Farmers in Custer County are hardest hit. Hanagan says Sangre de Cristo snowpack averages in April were just a little over half the normal average, and that during the month of May, an abnormally high percentage of that snow melted off early.
“Throughout the Wet Mountain Valley from the south end to Hillside and Texas Creek, you’ll find very few farmers who have got water at all,” he says. “A large percentage have received no irrigation water for this year.”
As a result, Hanagan says less than half of the acreage normally producing hay will actually be harvested this year and he predicts the price per ton, usually about $95, could skyrocket to the $130 or $140 range.
Combine these high hay prices with the low price of beef cattle, and the drought-caused lack of available pasture, and you have a triple whammy for many ranchers. “You’re going to see some guys go out of business this year,” Hanagan says.
Hanagan says he is initiating the process of applying for the NAP funds since no federal crop insurance is available to hay farmers in Custer County. He says the Federal Crop Insurance Reform Act of 1994 did away with the traditional federal disaster programs for farmers.
“We’ll hopefully be able to reduce some of the financial losses some of these guys are having because of the catastrophic nature of this disaster,” Hanagan says. “I think we meet all the criteria. We’re having farmers come in to report their losses now.”
Both Hanagan and Rivera foresee dips in the local economies from to the drought.
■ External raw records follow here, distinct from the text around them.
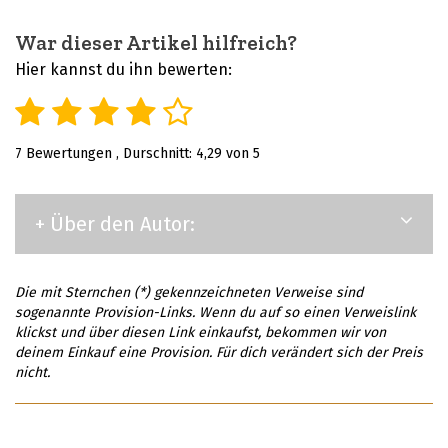
War dieser Artikel hilfreich?
Hier kannst du ihn bewerten:
7
Bewertungen , Durschnitt:
4,29
von 5
+ Über den Autor:
Die mit Sternchen (*) gekennzeichneten Verweise sind
sogenannte Provision-Links. Wenn du auf so einen Verweislink
klickst und über diesen Link einkaufst, bekommen wir von
deinem Einkauf eine Provision. Für dich verändert sich der Preis
nicht.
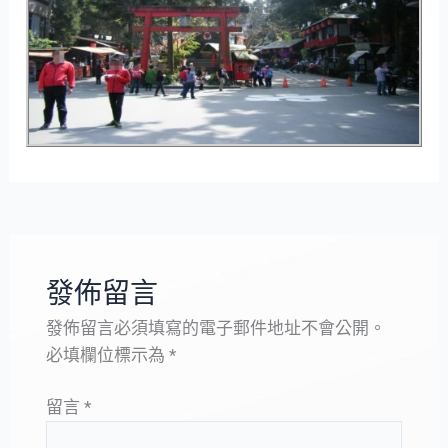
發佈留言
發佈留言必須填寫的電子郵件地址不會公開。
必填欄位標示為
*
留言
*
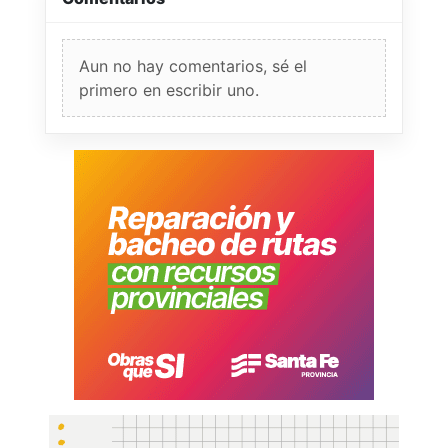
Aun no hay comentarios, sé el
primero en escribir uno.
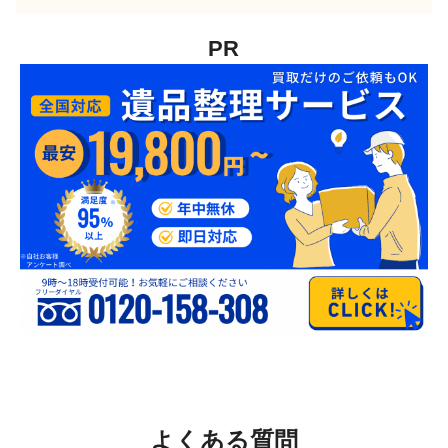
PR
よくある質問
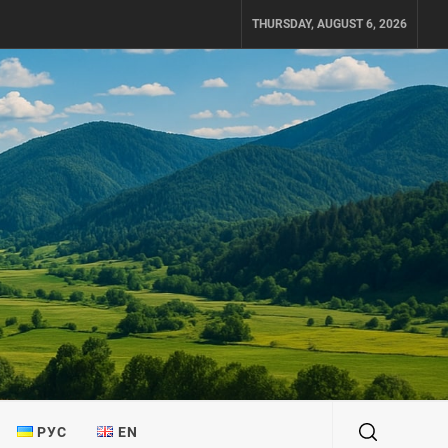
THURSDAY, AUGUST 6, 2026
РУС
EN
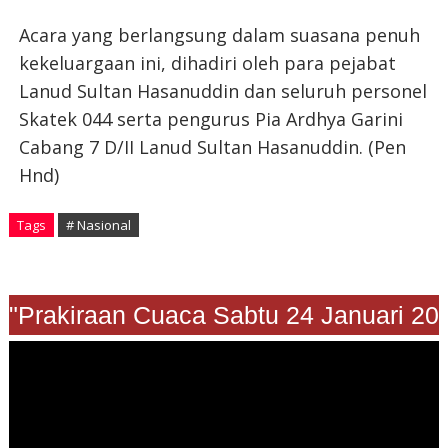
Acara yang berlangsung dalam suasana penuh
kekeluargaan ini, dihadiri oleh para pejabat
Lanud Sultan Hasanuddin dan seluruh personel
Skatek 044 serta pengurus Pia Ardhya Garini
Cabang 7 D/II Lanud Sultan Hasanuddin. (Pen
Hnd)
Tags
# Nasional
"Prakiraan Cuaca Sabtu 24 Januari 2026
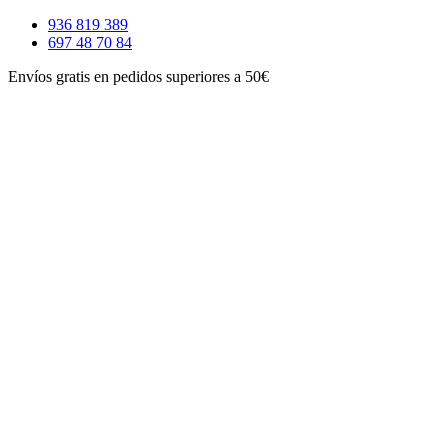
Ir
936 819 389
al
697 48 70 84
contenido
Envíos gratis en pedidos superiores a 50€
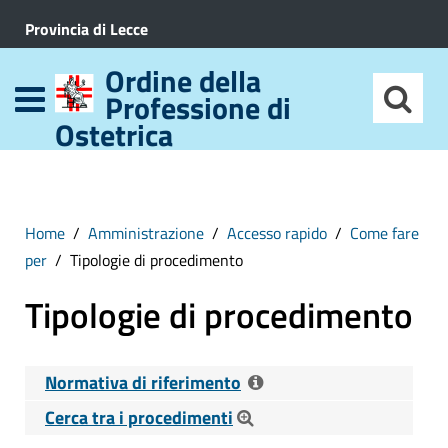
Provincia di Lecce
Ordine della
Professione di
Ostetrica
Home
Amministrazione
Accesso rapido
Come fare
per
Tipologie di procedimento
Tipologie di procedimento
Normativa di riferimento
Cerca tra i procedimenti
Riferimenti normativi:
D. Lgs. 14 Marzo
Rivera points out that businesses serving tourists and campers who visit National Forest lands have already been hurt by the fire ban. “Fire bans tend to scare people, and part of camping to some people is to have a fire or at least a barbecue,” she says in acknowledging that camper numbers are already down this year. “A complete closure would have another cumulative effect on small businesses.”
And a good number of ranchers may be too busy eating their own cows to do any shopping locally. “If agriculture hurts, everybody hurts,” says Hanagan.
If it doesn’t start raining soon, some Central Colorado residents may learn this hard lesson the dry way.